• **PROBLEM STATEMENT**: Can you copy the following lines word for word?

(Dataset items)

▬▬▬▬▬▬▬▬▬▬

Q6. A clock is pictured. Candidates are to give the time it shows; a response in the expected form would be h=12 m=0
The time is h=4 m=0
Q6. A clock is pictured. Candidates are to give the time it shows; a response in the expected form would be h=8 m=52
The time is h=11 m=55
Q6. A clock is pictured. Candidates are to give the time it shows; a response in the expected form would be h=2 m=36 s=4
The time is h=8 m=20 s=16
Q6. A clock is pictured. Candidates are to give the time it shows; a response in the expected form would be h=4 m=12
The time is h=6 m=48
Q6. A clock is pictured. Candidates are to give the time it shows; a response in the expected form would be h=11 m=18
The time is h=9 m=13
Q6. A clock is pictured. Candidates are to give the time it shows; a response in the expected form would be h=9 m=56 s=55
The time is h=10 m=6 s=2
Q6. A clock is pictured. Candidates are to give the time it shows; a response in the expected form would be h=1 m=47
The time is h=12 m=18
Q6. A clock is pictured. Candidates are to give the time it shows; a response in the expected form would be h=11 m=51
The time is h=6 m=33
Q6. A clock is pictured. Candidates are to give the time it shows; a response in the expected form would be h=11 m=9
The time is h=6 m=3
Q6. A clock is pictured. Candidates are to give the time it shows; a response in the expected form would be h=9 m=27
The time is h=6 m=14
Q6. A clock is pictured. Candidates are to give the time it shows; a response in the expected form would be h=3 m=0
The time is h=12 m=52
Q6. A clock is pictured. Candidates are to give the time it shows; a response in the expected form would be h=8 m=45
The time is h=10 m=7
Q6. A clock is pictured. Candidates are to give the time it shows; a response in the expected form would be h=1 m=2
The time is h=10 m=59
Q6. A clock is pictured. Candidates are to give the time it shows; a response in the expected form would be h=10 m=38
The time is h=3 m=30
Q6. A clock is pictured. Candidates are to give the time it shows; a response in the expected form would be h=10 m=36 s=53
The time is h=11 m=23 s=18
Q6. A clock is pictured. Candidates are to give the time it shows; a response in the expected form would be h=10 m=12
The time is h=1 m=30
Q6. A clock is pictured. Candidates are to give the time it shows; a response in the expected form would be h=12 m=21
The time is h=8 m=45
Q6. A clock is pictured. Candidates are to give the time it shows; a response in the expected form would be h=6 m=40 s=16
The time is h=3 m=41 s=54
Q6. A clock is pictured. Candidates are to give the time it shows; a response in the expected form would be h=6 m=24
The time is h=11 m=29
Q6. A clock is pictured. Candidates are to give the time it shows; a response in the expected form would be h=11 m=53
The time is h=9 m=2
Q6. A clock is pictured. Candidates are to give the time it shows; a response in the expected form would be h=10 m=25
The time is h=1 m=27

▬▬▬▬▬▬▬▬▬▬

• **RESULT OF THIS EXERCISE**:
Q6. A clock is pictured. Candidates are to give the time it shows; a response in the expected form would be h=12 m=0
The time is h=4 m=0
Q6. A clock is pictured. Candidates are to give the time it shows; a response in the expected form would be h=8 m=52
The time is h=11 m=55
Q6. A clock is pictured. Candidates are to give the time it shows; a response in the expected form would be h=2 m=36 s=4
The time is h=8 m=20 s=16
Q6. A clock is pictured. Candidates are to give the time it shows; a response in the expected form would be h=4 m=12
The time is h=6 m=48
Q6. A clock is pictured. Candidates are to give the time it shows; a response in the expected form would be h=11 m=18
The time is h=9 m=13
Q6. A clock is pictured. Candidates are to give the time it shows; a response in the expected form would be h=9 m=56 s=55
The time is h=10 m=6 s=2
Q6. A clock is pictured. Candidates are to give the time it shows; a response in the expected form would be h=1 m=47
The time is h=12 m=18
Q6. A clock is pictured. Candidates are to give the time it shows; a response in the expected form would be h=11 m=51
The time is h=6 m=33
Q6. A clock is pictured. Candidates are to give the time it shows; a response in the expected form would be h=11 m=9
The time is h=6 m=3
Q6. A clock is pictured. Candidates are to give the time it shows; a response in the expected form would be h=9 m=27
The time is h=6 m=14
Q6. A clock is pictured. Candidates are to give the time it shows; a response in the expected form would be h=3 m=0
The time is h=12 m=52
Q6. A clock is pictured. Candidates are to give the time it shows; a response in the expected form would be h=8 m=45
The time is h=10 m=7
Q6. A clock is pictured. Candidates are to give the time it shows; a response in the expected form would be h=1 m=2
The time is h=10 m=59
Q6. A clock is pictured. Candidates are to give the time it shows; a response in the expected form would be h=10 m=38
The time is h=3 m=30
Q6. A clock is pictured. Candidates are to give the time it shows; a response in the expected form would be h=10 m=36 s=53
The time is h=11 m=23 s=18
Q6. A clock is pictured. Candidates are to give the time it shows; a response in the expected form would be h=10 m=12
The time is h=1 m=30
Q6. A clock is pictured. Candidates are to give the time it shows; a response in the expected form would be h=12 m=21
The time is h=8 m=45
Q6. A clock is pictured. Candidates are to give the time it shows; a response in the expected form would be h=6 m=40 s=16
The time is h=3 m=41 s=54
Q6. A clock is pictured. Candidates are to give the time it shows; a response in the expected form would be h=6 m=24
The time is h=11 m=29
Q6. A clock is pictured. Candidates are to give the time it shows; a response in the expected form would be h=11 m=53
The time is h=9 m=2
Q6. A clock is pictured. Candidates are to give the time it shows; a response in the expected form would be h=10 m=25
The time is h=1 m=27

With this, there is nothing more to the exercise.